Sebbene l’utilità marginale al variare del prezzo sia crescente, va tuttavia considerato che il budget delle istituzioni è limitato[6], per cui la curva di domanda istituzionale avrà nel suo complesso un’inclinazione negativa, in quanto, pur essendo sempre richiesti i capolavori perché hanno un impatto diretto sull’immagine dei musei[7], il numero di opere d’arte richieste diminuisce in relazione all’aumentare del prezzo (Past). Questa affermazione tuttavia vale per i soli segmenti superiori del mercato, quelli degli artisti già affermati. I musei risultano invece meno interessati ad opere di artisti poco conosciuti sebbene le loro quotazioni siano più convenienti[8]. La domanda quindi sotto ad un certo livello dei prezzi comincerà a scendere, assumendo un’inclinazione positiva. Per gli artisti fuori mercato e emarginati dal sistema la domanda dei musei diventa addirittura pressoché nulla (ciò è comprensibile se si considera il loro ruolo attuale di storicizzazione e non di talent scouting).
La componente privata
La componente privata della domanda di art stock fa capo principalmente ai collezionisti (tra essi si annoverano anche le aziende che investono in arte). E’ possibile classificare i collezionisti secondo diverse tipologie, sulla base delle differenti motivazioni sottostanti la decisione di acquistare un’opera. Se si considera come marginale la nobile finalità della filantropia (sebbene di essa rimanga forte la presenza “di facciata”), il collezionismo, come spiega il termine stesso, si basa in primis sulla motivazione a raccogliere oggetti rari e dello stesso tipo in serie, come avviene ad esempio con francobolli e monete. La domanda di “collezionismo puro” dipende principalmente dallo stock in precedenza accumulato (cioè dalla consistenza della collezione). In corrispondenza di collezioni più cospicue il beneficio marginale al consumo del bene arte risulta essere più elevato. Tuttavia, poiché sussistono per il collezionismo vincoli di risorse disponibili, non è detto che questo si trasformi in una maggiore domanda.

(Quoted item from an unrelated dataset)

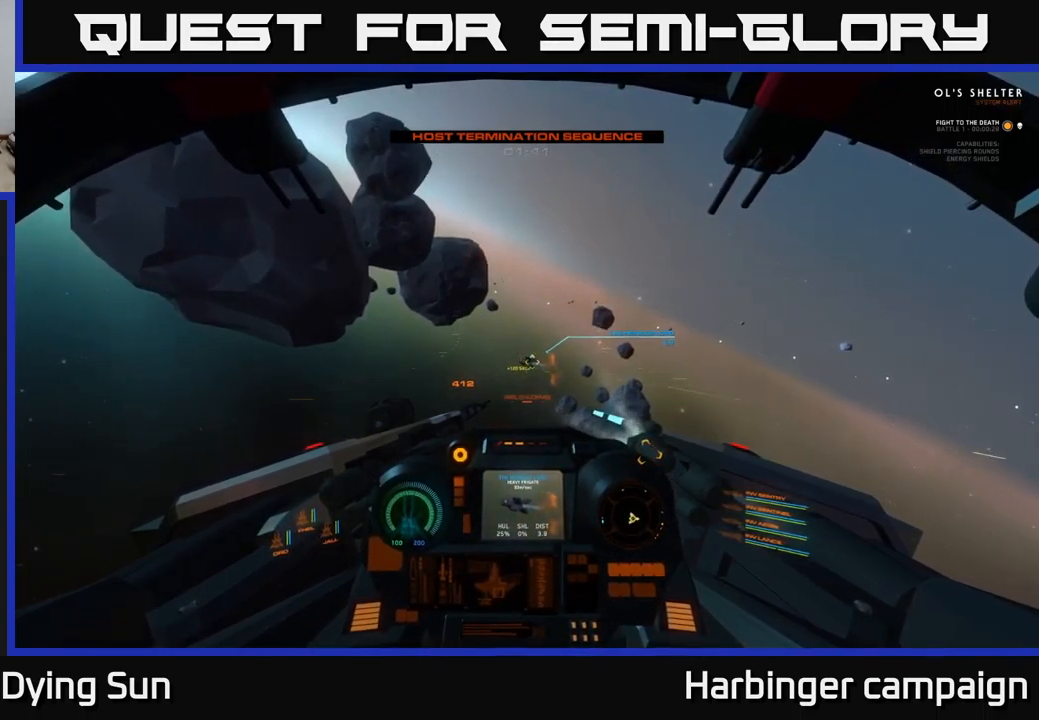
{"buttons": ["L2"], "left_stick": "center", "right_stick": "down", "events": [[500, "right_stick", "down"]]}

Il collezionismo può poi immancabilmente far perno su una finalità di tipo estetico, intellettuale ed emotivo, legato ad un diretto apprezzamento dell’opera. In questo caso si può vedere il collezionista alla stregua di un talent-scout, che scommette con fiducia sul suo gusto personale, sulla sua competenza culturale e sulle sue capacità di scoprire nuovi artisti di successo. Questa componente della domanda va di pari passo a quella di consumo di art service e dipende sempre dall’utilità del collezionista derivante dall’acquisto di un’opera d’arte.
Una terza motivazione all’acquisto di opere d’arte è quella segnaletica (di tipo sociale), in cui il possesso dell’opera diventa uno status symbol da mostrare agli altri, al pari di altri beni di lusso. Questa categoria di domanda viene quindi a dipendere dalle caratteristiche dell’opera in termini di riconoscibilità (brand) ed esclusività (prezzo). Il segmento cui si fa riferimento per la domanda di status symbol è quello più alto del mercato. In questo segmento la domanda si fa particolarmente rigida perché i beni da comprare si differenziano fortemente da tutti gli altri.

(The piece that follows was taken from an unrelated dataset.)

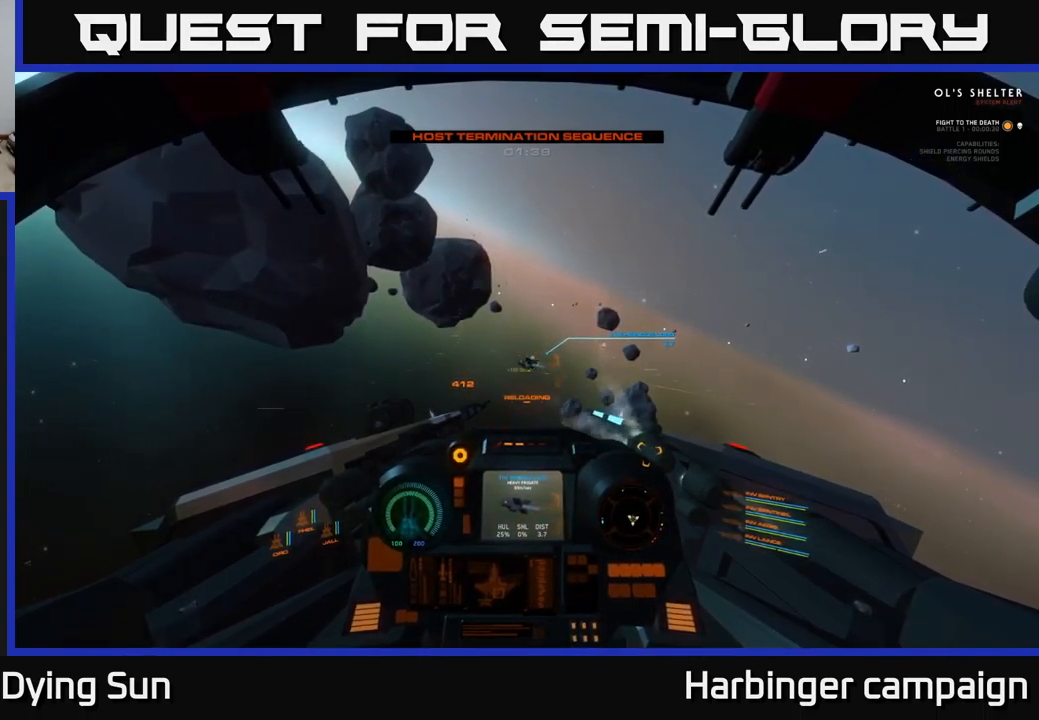
{"buttons": ["L2"], "left_stick": "center", "right_stick": "center", "events": [[100, "right_stick", "center"], [300, "right_stick", "up-left"], [383, "right_stick", "center"]]}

Infine sussiste spesso dietro gli acquisti di opere d’arte una finalità di tipo economico, in cui esse sono visti nell’ottica dell’investimento e presuppongono che il collezionista sia introdotto e conosca bene le logiche del sistema[9]. Da questo punto di vista l’acquisto di un’opera dipende dal suo rendimento atteso (pari all’attualizzazione dei capital gain al netto delle uscite legate ai costi di conservazione e ai redditi legati allo sfruttamento dell’opera), nonché dal suo rischio di volatilità dei prezzi e di liquidità, il tutto in relazione ai rendimenti alternativi del mercato degli investimenti. La finalità puramente speculativa della domanda di art stock si concentra quindi nei segmenti superiori del mercato, in cui le opere godono di una quotazione e di un mercato secondario.
La correlazione tra prezzo e domanda
E’ a questo punto interessante domandarsi quale sia la relazione tra la domanda e il prezzo dell’art stock[10]. Analizzando le diverse motivazioni sottostanti la domanda di art stock si è evidenziato che questa può fare capo a motivazioni di natura psicologica, estetica e culturale legati (sia per la componente istituzionale che privata) alla qualità dell’opera d’arte.
Il problema di valutazione della qualità di un bene, come si è visto, è legato alla presenza di asimmetrie informative che impediscono al consumatore una reale valutazione ex-ante (oltre che un sincero apprezzamento ex-post). Ciò porta il rischio di meccanismi di selezione avversa e di conseguente collasso del mercato.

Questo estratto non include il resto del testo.